Task 1 |
Answer these questions from the forum comments below, one answer per line, marked to match:
(a) For how many years has the writer been using vi?
(b) Which version of Mac OSX runs on the old Power Mac G4?
(c) What dish is listed as the main course?
Task 2 |
Decide whether each statement agrees with the forum comments below. Answer yes or no, and quote the words from the forum comments that settle it.
(a) The writer describes vi as having a large footprint.
(b) The pudding is served with Belgian chocolate sauce.
(c) The new Linux install is meant to be a home server for multimedia.
Task 3 |
Take the forum comments about vi and Linux below further, continuing from the point where they stop.

Selected extract |
------

What on earth is wrong with good old vi? I have been using vi for 20 years. It is immensely powerful, has a small footprint, and is the same on Solaris, HP-UX, AIX, Linux, FreeBSD, and probably every Unix style system around. FFS you can even get it to run on a DOS/Windows system. You don't have to re-learn an editor each time you use a different flavour of Linux.
The only thing wrong with vi is that is not particularly intuitive. Get over it! It really is easy when you get used to it. Pick up a quick reference guide off the web and invest half an hour in learning how it works. You will then never need to learn another text editor. You CAN learn to love vi - I do. I really do!
I Run Mac OSX 10.4.11 on a Old power Mac G4, Xp Pro on the Wifes Win Box the Boy Child set up as a Game Machine because she Needed it? , XP Pro and Xubuntu Hardy Beta on my Dell C400 Lattitude Laptop.
All Boot up and all play the game.
I'm currently waiting with bated breath for the (New BeOS) Haiku team and will probably run a Beta version up as soon as they release it.
Hi Verity,
You were the only other female software engineer in the '80's I ever met, You comforted me with Hash Bags, and warned me about Count Zero.
I still have my 'Born to Compile' T shirt,
I have discovered a new strategy!
I have several good friends who pride themselves on their knowledge, and enjoy demonstrating same;
I am a very good cook,
The current offer for my (new ) linux install will be for a home server to do all the multi media.
is:
Starter:
Coquille St Jacques - Scallops in sauce
Main:
Wild Salmon en croute - Salmon in pastry with veg.
Pudding:
Strawberry and Cream Profiteroles with Belgian Chocolate Sauce.
(intended target is a fishy veggie - won't eat anything that escaped the primordial soup, likes pudding)

------

Entries provided |
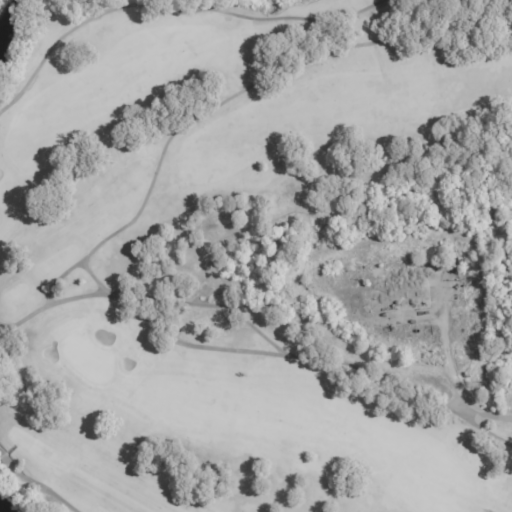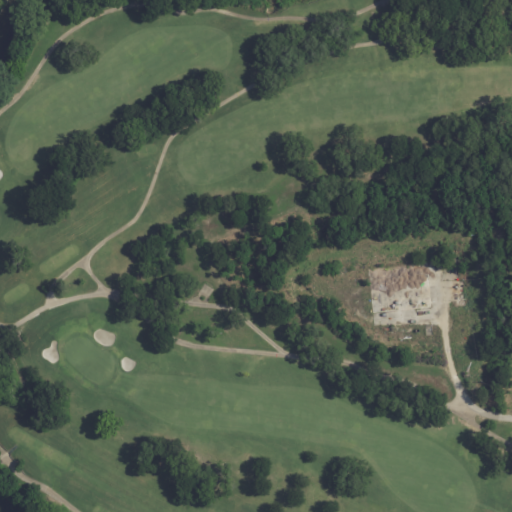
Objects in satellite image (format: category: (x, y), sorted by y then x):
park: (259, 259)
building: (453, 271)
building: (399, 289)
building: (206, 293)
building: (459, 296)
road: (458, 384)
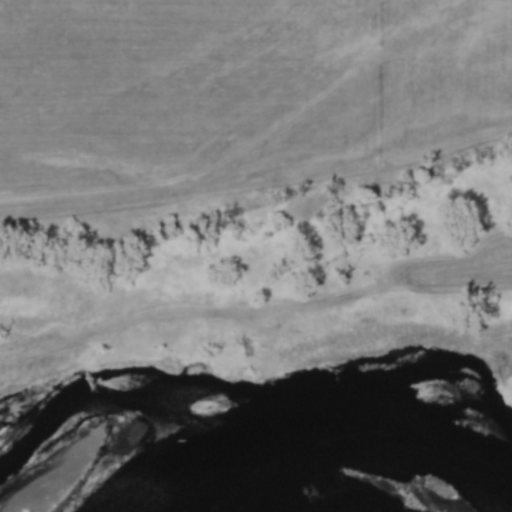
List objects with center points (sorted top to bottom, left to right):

------

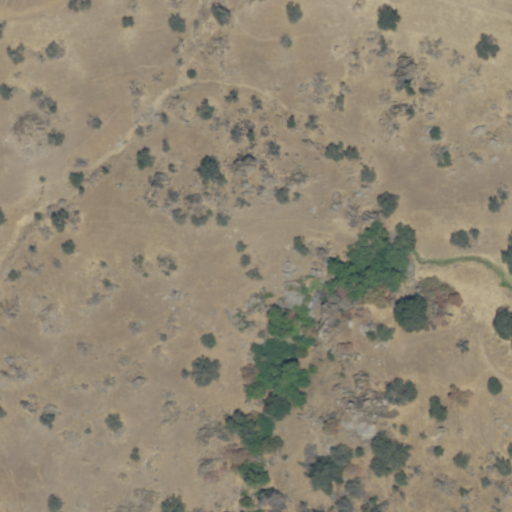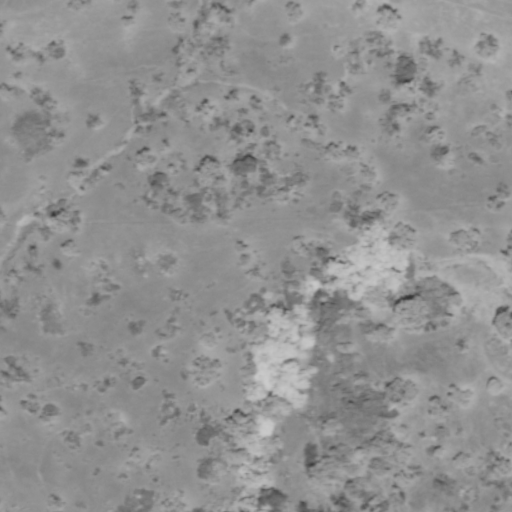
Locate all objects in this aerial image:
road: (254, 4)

------

Reply 1 |
(a) 20 years.
(b) Mac OSX 10.4.11.
(c) Wild Salmon en croute, which is salmon in pastry with vegetables.

Reply 2 |
(a) No: "It is immensely powerful, has a small footprint"
(b) Yes: "Strawberry and Cream Profiteroles with Belgian Chocolate Sauce."
(c) Yes: "a home server to do all the multi media"

Reply 3 |
I find this approach very effective, I can cook whilst they mutter, and listen to their triumphant explanation of what went wrong - and how they fixed it, in the sure and certain knowledge that they won't be able to resist the challenge of 'Whatever it Was' to come back and fix it, and try some Choux au crabe with Hollandaise Sauce, with Special Ginger pudding and Custard afterwards.
Carrie
IT Goddess
To be honest, I'm not usually one to leap at anti Linux stuff, but this anonymous poster actually quite surprised me with the length that he/she will go to in looking stupid..
> And don't forget what bad stuff linux comes with :
> Driver incompatibility,
Really? Erm, incompatibility how? Mine all seem to be living together like a little happy family on my dell D620. I see nothing incompatible about them?
> recompiling the kernel (for the doing the simplest things at times),
Now, honestly, are we still in the middle ages here? I've done many many simple things on my trusty box without having to delve into the kernel! In fact, the last time I was present in /usr/src for a kernel build was a good five years ago!
> An office suite that is more or less useless (mainly because the documents are formatted differently when opened in MS Office)
I'm certainly having more luck that most people on office 2007, shrug, go figure..
> Firefox that can't auto update
My Firefox updates its extensions and themes automatically perfectly fine. The download version from Mozilla also updates quite happily. As for my distro installed one, it updates perfectly happy through the repository.. where's the problem?
> The difficulty of installing apps that aren't in repositories
Okay, fair enough. But i can throw this right back, go install something for windows not packaged in an msi/other installer. Unzip this, stick this there, or here, or what.. you put it on a d drive? noo cant do that!
Since moving from windows, the repository has been a joy to use. One simple, common interface that manages my whole system along with all its installed software, updates and patches. Heavenly.
> Horrible hibernation support
*pulls out power cord, closes lid, power light pulses and laptop goes quiet...*
*goes to make coffee*
*returns with hot coffee, opens lid, noise returns, desktop appears as i left it, wireless reconnects to AP, applications sign in again*
sorry, what were you going on about??
> A PDF viewer that can't display PDFs correctly
Again, I'm opening PDF's just fine.. and definitely not missing the 128mb Adobe bloat.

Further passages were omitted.